Zusammenfassung
Das vom Europäischen Gerichtshof (EuGH) in seinen Entscheidungen entwickelte
Verbraucherleitbild des ?durchschnittlich informierter, aufmerksamer und verständiger
Durchschnittsverbrauchers? wird in der vorliegenden Arbeit anhand von Befunden aus der
Konsumentenforschung kritisch überprüft. Insbesondere wird der Frage nachgegangen, ob die
Qualitätswahrnehmung bei Lebensmittelkäufen in der vom EuGH zugrunde gelegten Form real
existiert oder lediglich eine Idealvorstellung darstellt.
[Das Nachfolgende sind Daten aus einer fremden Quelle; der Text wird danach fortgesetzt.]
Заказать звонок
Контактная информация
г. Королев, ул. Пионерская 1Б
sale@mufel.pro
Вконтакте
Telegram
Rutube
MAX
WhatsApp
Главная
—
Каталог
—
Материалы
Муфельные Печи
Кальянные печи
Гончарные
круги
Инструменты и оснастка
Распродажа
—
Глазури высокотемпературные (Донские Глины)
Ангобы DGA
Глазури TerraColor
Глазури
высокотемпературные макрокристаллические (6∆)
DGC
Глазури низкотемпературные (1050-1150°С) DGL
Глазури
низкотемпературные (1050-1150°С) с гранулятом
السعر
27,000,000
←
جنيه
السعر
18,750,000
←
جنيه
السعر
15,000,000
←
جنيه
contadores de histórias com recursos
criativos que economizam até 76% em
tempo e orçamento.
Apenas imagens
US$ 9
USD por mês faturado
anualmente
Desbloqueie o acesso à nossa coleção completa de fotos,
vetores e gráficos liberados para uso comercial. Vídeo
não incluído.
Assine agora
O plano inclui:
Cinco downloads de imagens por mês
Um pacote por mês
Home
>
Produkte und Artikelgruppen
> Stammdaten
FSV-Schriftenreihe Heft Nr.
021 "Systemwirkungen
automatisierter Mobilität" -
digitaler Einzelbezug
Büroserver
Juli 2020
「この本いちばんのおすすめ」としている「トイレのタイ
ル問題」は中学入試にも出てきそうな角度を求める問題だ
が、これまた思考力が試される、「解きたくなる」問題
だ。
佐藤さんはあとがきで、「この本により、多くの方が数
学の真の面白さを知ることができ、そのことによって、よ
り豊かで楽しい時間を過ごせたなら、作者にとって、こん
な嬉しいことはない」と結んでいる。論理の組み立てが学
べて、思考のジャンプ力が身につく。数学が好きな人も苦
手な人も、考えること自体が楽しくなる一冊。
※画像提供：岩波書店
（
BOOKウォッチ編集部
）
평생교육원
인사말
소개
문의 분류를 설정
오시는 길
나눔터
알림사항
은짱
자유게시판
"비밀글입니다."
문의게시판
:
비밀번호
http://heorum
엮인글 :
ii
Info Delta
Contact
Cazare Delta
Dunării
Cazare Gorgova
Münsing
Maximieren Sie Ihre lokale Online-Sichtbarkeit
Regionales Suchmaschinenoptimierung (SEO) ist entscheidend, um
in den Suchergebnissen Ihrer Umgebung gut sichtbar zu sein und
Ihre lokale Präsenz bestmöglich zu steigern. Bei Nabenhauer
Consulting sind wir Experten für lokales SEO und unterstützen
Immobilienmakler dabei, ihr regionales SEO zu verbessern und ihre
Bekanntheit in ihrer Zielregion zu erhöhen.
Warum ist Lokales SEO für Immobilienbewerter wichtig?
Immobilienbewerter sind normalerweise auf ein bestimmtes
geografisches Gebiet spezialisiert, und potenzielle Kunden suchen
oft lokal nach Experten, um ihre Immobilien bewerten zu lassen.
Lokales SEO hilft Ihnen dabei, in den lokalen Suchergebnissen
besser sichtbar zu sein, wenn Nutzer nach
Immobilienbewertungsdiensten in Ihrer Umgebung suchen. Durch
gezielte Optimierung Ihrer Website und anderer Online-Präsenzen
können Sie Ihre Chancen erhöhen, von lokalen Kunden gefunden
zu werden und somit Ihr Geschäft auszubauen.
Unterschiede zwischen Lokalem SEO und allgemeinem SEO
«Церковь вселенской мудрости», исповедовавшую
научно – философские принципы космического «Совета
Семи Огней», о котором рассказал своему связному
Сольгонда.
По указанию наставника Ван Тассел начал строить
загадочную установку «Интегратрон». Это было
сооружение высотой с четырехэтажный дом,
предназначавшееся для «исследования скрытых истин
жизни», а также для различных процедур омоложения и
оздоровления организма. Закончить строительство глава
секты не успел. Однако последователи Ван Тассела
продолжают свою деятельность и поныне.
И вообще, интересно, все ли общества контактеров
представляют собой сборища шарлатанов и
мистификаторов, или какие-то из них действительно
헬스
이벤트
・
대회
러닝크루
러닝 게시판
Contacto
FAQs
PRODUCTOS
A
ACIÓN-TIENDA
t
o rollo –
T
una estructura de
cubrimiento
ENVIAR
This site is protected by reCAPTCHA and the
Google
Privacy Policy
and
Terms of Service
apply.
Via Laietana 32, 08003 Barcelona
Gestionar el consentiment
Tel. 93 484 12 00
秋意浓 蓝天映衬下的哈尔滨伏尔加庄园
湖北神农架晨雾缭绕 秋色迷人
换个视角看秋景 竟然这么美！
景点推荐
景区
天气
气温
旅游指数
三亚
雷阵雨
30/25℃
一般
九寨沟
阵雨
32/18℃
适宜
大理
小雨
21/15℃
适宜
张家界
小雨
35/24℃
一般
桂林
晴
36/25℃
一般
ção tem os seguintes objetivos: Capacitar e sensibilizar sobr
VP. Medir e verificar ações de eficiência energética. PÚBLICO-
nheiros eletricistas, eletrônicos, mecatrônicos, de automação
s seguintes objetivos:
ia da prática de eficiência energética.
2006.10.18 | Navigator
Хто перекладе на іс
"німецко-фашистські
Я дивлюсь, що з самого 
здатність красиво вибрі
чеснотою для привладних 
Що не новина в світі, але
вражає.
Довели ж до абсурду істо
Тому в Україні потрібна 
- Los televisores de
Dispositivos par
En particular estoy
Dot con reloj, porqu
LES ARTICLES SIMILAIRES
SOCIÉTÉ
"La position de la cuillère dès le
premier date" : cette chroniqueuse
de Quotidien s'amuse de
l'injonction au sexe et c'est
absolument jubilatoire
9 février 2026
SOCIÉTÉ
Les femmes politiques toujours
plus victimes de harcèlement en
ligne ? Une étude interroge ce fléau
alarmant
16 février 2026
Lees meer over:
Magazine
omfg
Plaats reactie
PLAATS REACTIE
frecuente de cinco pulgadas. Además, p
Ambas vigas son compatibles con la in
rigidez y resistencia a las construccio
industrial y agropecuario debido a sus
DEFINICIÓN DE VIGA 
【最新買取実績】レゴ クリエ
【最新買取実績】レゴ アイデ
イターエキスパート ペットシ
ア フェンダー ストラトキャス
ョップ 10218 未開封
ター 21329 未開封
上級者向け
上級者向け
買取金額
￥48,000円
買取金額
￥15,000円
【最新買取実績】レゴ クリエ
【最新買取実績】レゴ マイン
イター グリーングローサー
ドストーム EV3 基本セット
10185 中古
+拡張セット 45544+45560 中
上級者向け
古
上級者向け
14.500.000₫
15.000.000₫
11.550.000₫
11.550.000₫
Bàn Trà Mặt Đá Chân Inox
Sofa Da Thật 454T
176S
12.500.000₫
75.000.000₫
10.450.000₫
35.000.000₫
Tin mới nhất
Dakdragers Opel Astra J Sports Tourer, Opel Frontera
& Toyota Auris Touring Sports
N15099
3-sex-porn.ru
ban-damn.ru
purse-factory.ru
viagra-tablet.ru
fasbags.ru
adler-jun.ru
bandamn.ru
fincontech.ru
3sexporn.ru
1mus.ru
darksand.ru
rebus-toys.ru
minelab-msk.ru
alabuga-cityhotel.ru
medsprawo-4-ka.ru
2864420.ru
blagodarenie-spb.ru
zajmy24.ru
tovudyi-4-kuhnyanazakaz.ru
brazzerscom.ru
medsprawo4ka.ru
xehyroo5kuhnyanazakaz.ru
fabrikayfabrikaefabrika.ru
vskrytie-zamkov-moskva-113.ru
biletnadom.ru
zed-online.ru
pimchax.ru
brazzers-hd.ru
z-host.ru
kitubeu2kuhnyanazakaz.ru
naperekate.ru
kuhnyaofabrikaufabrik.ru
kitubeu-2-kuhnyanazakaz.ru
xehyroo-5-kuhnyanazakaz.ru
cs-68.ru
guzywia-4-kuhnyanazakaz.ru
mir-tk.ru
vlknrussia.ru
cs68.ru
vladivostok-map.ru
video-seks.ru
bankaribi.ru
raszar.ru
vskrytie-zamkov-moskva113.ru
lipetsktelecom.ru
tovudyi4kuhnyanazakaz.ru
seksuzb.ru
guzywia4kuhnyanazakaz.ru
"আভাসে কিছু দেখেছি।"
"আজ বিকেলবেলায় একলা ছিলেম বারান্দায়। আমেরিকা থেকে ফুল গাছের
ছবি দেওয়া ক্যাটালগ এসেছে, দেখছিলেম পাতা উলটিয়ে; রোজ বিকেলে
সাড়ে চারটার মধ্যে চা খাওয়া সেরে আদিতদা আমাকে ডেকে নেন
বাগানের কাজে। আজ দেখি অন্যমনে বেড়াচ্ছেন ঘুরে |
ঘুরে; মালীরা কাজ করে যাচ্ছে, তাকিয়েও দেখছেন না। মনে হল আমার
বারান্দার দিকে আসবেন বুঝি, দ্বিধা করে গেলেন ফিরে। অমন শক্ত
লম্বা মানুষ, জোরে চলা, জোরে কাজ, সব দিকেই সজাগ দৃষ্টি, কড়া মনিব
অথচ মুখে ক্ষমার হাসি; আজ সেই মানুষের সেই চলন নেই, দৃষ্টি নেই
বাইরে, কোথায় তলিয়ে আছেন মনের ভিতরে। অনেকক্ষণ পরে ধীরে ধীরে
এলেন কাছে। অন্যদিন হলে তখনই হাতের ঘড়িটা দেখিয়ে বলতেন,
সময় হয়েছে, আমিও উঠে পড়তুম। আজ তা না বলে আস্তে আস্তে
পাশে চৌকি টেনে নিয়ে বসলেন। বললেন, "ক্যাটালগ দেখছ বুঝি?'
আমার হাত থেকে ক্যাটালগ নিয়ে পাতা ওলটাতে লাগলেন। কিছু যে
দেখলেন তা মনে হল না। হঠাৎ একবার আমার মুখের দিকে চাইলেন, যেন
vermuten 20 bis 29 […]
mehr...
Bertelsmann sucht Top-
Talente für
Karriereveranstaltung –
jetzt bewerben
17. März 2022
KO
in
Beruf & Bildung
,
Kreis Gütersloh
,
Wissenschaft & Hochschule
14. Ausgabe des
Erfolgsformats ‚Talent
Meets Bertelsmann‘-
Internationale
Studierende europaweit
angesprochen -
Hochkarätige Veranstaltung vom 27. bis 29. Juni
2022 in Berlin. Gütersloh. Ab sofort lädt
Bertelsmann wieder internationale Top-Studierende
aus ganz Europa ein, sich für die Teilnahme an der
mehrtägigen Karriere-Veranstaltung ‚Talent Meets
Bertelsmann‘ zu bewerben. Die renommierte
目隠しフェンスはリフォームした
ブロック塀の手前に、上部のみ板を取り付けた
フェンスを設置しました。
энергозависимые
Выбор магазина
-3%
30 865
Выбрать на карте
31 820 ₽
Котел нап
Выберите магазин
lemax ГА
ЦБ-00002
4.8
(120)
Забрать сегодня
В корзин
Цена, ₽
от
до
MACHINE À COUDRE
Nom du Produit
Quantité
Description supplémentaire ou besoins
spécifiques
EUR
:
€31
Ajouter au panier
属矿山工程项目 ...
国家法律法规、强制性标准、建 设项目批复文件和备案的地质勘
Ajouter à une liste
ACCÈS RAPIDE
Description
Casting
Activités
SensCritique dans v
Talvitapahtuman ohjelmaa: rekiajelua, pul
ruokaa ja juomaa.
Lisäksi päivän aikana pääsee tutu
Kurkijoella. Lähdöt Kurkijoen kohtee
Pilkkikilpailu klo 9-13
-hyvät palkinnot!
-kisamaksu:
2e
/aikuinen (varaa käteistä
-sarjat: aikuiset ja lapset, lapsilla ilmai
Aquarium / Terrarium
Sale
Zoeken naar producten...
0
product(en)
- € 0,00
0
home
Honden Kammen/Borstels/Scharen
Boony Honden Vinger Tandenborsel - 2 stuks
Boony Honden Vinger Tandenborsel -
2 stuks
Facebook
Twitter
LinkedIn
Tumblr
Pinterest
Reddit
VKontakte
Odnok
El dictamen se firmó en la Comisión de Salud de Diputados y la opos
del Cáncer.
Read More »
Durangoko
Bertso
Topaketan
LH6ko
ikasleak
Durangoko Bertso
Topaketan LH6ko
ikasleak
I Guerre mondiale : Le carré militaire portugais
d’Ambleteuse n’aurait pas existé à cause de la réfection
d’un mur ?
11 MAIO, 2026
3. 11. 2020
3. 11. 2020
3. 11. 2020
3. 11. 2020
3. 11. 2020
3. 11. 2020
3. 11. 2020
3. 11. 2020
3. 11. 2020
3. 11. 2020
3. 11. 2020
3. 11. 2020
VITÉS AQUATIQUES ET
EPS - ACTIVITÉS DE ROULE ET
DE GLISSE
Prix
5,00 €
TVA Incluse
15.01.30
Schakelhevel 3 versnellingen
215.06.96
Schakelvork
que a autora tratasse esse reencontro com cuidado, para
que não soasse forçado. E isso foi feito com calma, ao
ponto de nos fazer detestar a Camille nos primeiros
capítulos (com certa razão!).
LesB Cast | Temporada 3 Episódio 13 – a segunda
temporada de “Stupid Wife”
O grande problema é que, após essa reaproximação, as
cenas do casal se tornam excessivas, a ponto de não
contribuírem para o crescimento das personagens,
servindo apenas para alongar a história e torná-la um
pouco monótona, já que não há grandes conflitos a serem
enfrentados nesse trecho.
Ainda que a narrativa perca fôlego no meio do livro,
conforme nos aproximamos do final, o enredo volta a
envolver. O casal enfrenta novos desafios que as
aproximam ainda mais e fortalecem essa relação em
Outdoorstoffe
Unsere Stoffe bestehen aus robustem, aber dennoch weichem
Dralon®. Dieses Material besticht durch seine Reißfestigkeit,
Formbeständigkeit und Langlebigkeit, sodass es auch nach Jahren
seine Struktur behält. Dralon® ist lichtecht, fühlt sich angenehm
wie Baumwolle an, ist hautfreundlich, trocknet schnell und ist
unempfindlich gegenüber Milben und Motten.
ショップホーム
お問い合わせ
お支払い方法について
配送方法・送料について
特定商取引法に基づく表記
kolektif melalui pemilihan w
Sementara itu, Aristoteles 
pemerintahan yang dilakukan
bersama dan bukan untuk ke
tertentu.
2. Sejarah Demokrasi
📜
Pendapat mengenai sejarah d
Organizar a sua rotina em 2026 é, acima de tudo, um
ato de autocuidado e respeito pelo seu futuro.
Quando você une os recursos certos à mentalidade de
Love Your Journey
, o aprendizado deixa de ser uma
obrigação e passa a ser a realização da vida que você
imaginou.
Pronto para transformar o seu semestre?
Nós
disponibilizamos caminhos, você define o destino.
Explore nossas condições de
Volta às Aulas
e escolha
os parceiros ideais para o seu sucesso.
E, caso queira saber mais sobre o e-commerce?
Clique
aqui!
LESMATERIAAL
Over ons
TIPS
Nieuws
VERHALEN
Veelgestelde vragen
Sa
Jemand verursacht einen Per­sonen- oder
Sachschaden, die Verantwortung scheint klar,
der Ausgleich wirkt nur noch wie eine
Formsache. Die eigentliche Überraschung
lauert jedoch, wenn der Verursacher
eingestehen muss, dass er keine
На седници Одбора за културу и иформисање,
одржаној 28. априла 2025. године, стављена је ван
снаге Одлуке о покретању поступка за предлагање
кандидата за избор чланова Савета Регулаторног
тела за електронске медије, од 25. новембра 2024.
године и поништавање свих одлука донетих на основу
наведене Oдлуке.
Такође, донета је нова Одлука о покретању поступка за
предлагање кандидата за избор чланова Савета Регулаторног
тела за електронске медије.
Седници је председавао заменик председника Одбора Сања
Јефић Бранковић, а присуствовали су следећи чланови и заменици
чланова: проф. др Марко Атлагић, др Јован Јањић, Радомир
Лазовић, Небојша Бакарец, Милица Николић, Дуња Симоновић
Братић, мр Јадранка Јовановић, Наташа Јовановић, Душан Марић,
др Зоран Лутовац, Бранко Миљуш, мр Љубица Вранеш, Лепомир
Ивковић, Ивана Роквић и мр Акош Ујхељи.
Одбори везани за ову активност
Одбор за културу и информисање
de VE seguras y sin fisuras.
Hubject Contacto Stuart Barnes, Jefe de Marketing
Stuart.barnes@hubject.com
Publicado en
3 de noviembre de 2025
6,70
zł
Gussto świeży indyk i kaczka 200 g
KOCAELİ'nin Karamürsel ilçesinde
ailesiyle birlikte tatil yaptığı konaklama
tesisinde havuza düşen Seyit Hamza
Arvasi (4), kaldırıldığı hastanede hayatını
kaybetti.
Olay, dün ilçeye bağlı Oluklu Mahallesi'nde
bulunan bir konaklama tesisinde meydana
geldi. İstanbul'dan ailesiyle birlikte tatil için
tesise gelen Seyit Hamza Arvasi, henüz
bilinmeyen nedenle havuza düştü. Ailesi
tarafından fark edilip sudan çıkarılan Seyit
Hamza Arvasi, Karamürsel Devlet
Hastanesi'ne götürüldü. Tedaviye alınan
Zu diesem Zweck wird zunächst das Verbraucherleitbild des EuGH im Hinblick auf die
Qualitätswahrnehmung bei Lebensmitteln analysiert und vom Leitbild des flüchtigen deutschen
Durchschnittsverbrauchers abgegrenzt. Dem besseren Verständnis dient ein grober Überblick
der rechtlichen Grundlagen, sowohl in Deutschland als auch in der EU.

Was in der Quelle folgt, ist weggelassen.